> **WHAT THE EXERCISE ASKS**: Go through the data below and copy it exactly, skipping every picture.

> **STUDY MATERIAL**:

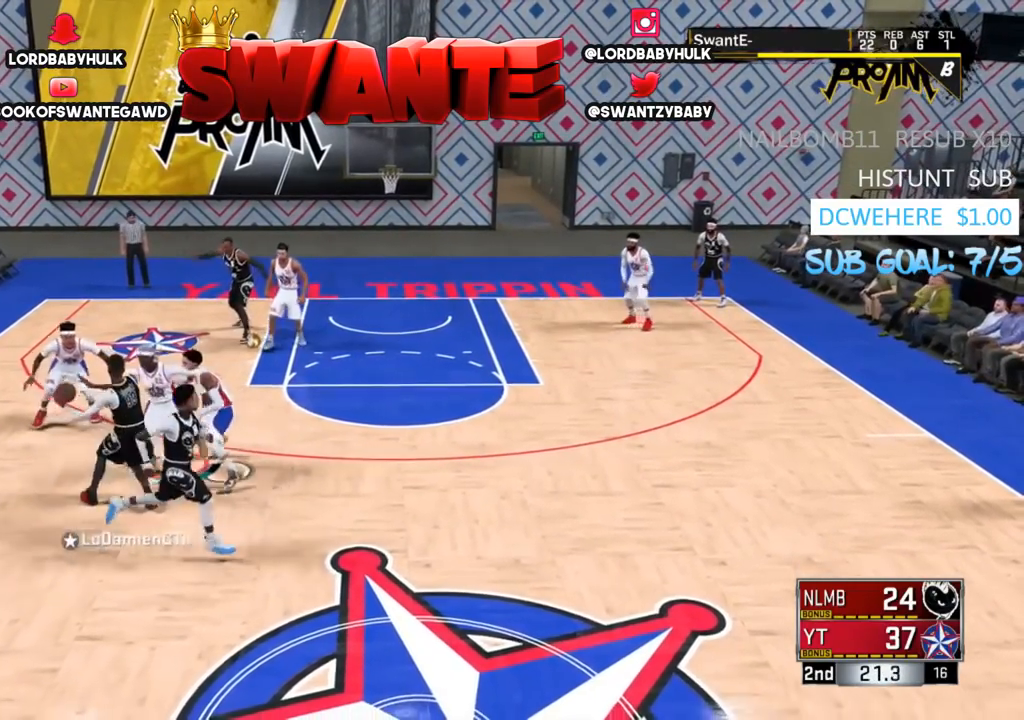
{"buttons": [], "left_stick": "right", "right_stick": "center", "events": [[233, "SQUARE", "down"], [333, "SQUARE", "up"], [483, "left_stick", "right"]]}
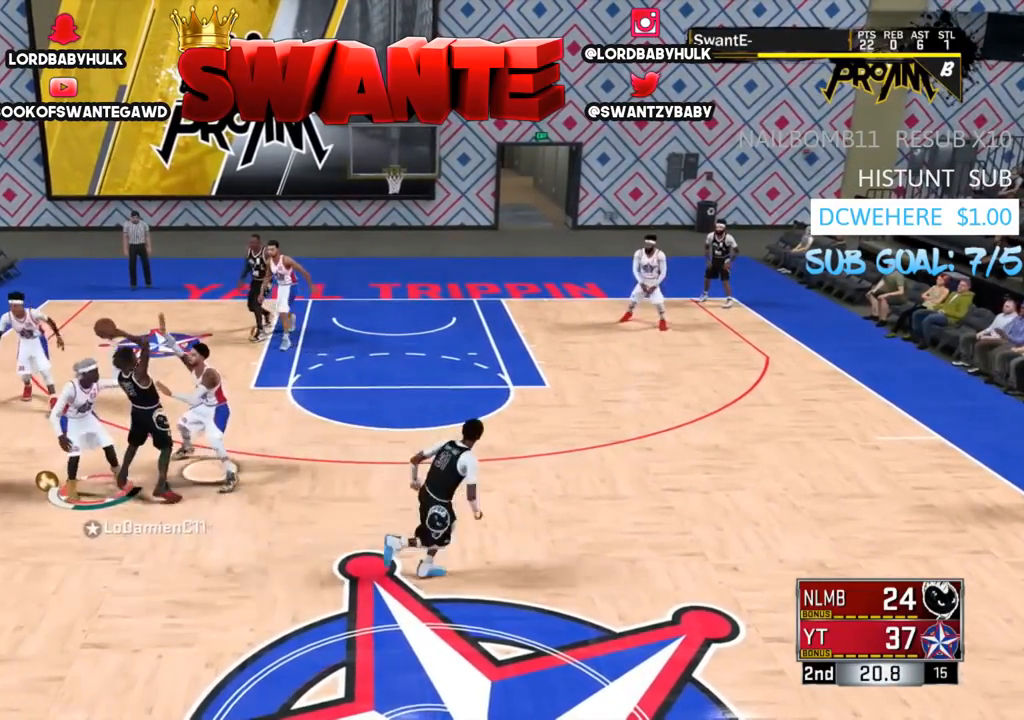
{"buttons": ["R2"], "left_stick": "up-right", "right_stick": "center", "events": [[17, "left_stick", "up-right"], [317, "R2", "down"]]}
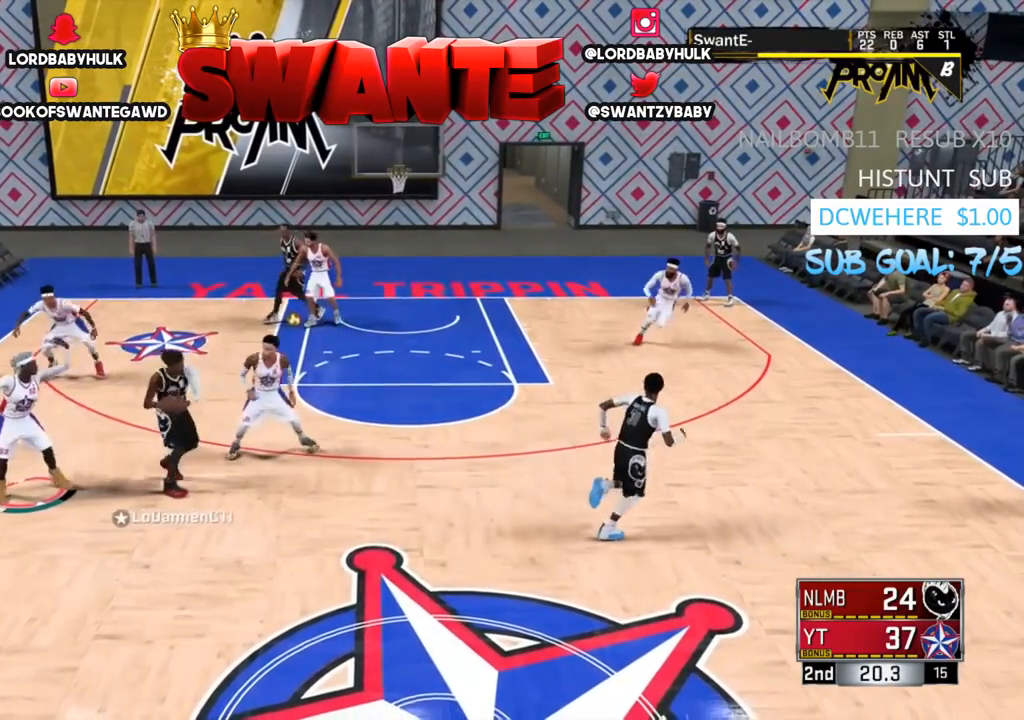
{"buttons": ["R2"], "left_stick": "up-right", "right_stick": "center", "events": []}
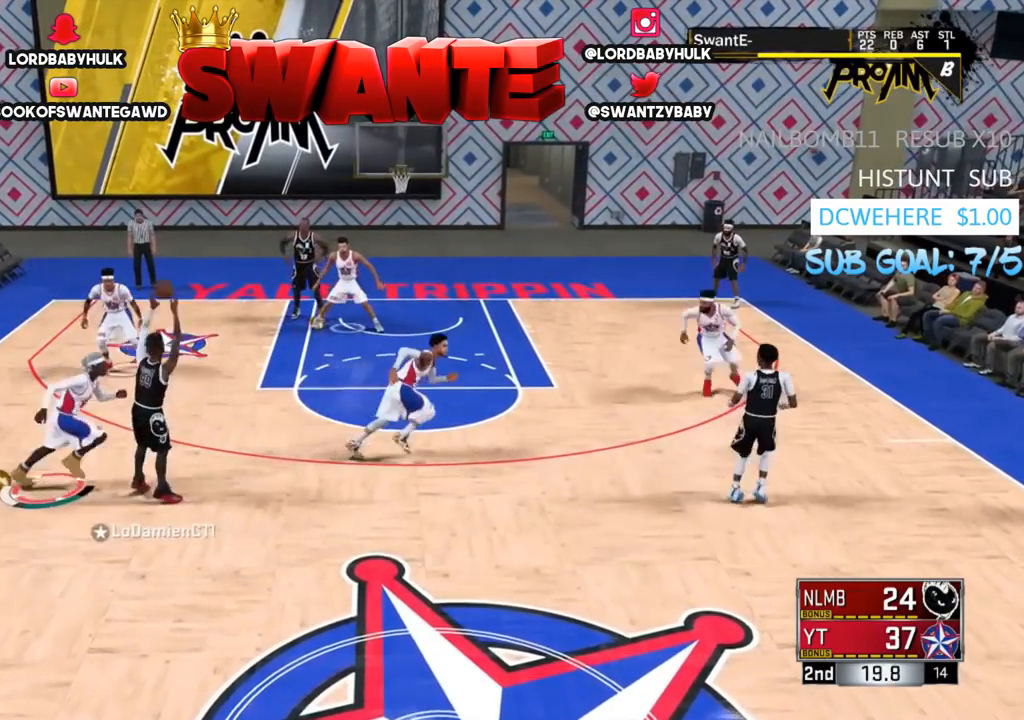
{"buttons": ["R2"], "left_stick": "up", "right_stick": "center", "events": [[83, "R2", "up"], [217, "left_stick", "up-left"], [350, "left_stick", "up"], [450, "R2", "down"]]}
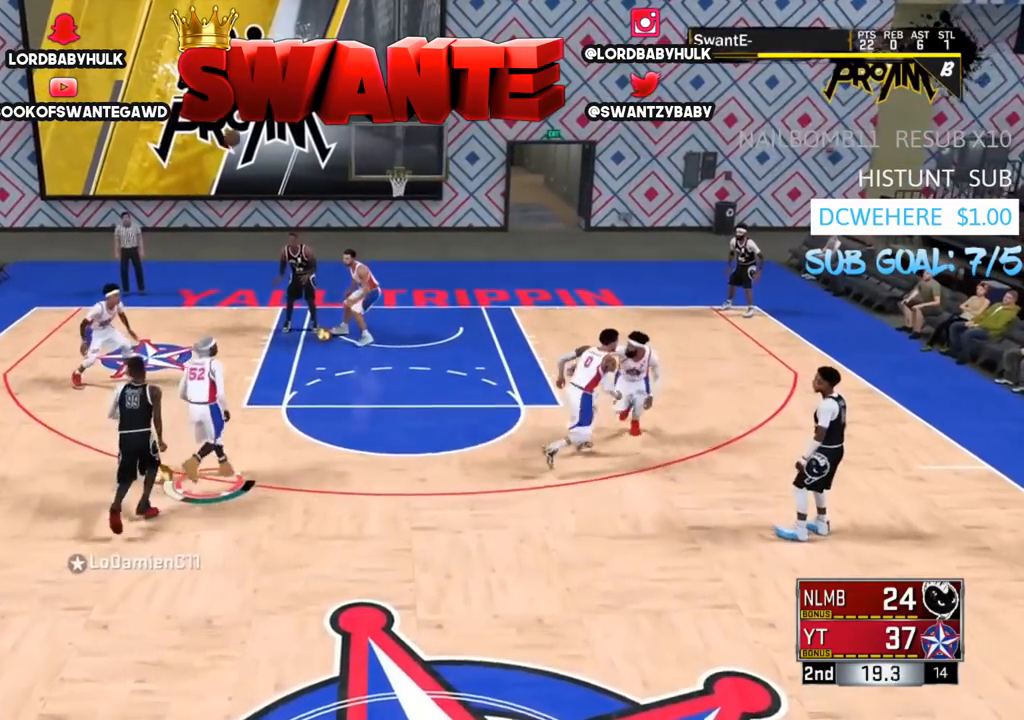
{"buttons": ["R2", "L3"], "left_stick": "up", "right_stick": "center", "events": [[300, "L3", "down"]]}
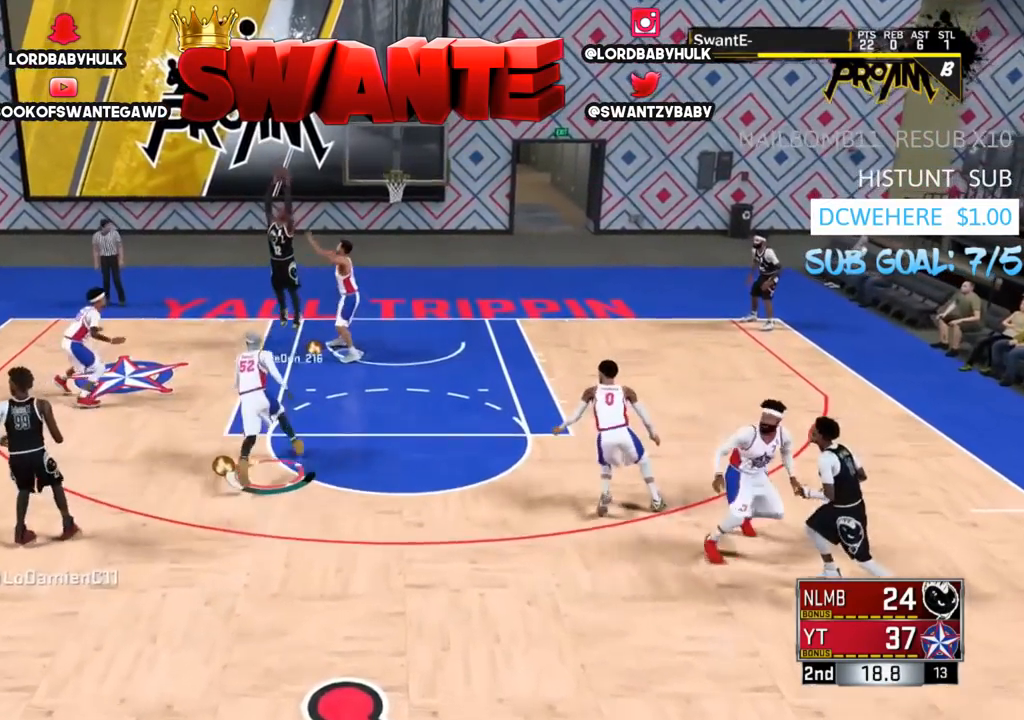
{"buttons": [], "left_stick": "up-left", "right_stick": "up", "events": [[333, "R2", "up"], [400, "left_stick", "up-left"], [467, "right_stick", "up"], [500, "L3", "up"]]}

> **RESULT**:
{"buttons": [], "left_stick": "right", "right_stick": "center", "events": [[233, "SQUARE", "down"], [333, "SQUARE", "up"], [483, "left_stick", "right"]]}
{"buttons": ["R2"], "left_stick": "up-right", "right_stick": "center", "events": [[17, "left_stick", "up-right"], [317, "R2", "down"]]}
{"buttons": ["R2"], "left_stick": "up-right", "right_stick": "center", "events": []}
{"buttons": ["R2"], "left_stick": "up", "right_stick": "center", "events": [[83, "R2", "up"], [217, "left_stick", "up-left"], [350, "left_stick", "up"], [450, "R2", "down"]]}
{"buttons": ["R2", "L3"], "left_stick": "up", "right_stick": "center", "events": [[300, "L3", "down"]]}
{"buttons": [], "left_stick": "up-left", "right_stick": "up", "events": [[333, "R2", "up"], [400, "left_stick", "up-left"], [467, "right_stick", "up"], [500, "L3", "up"]]}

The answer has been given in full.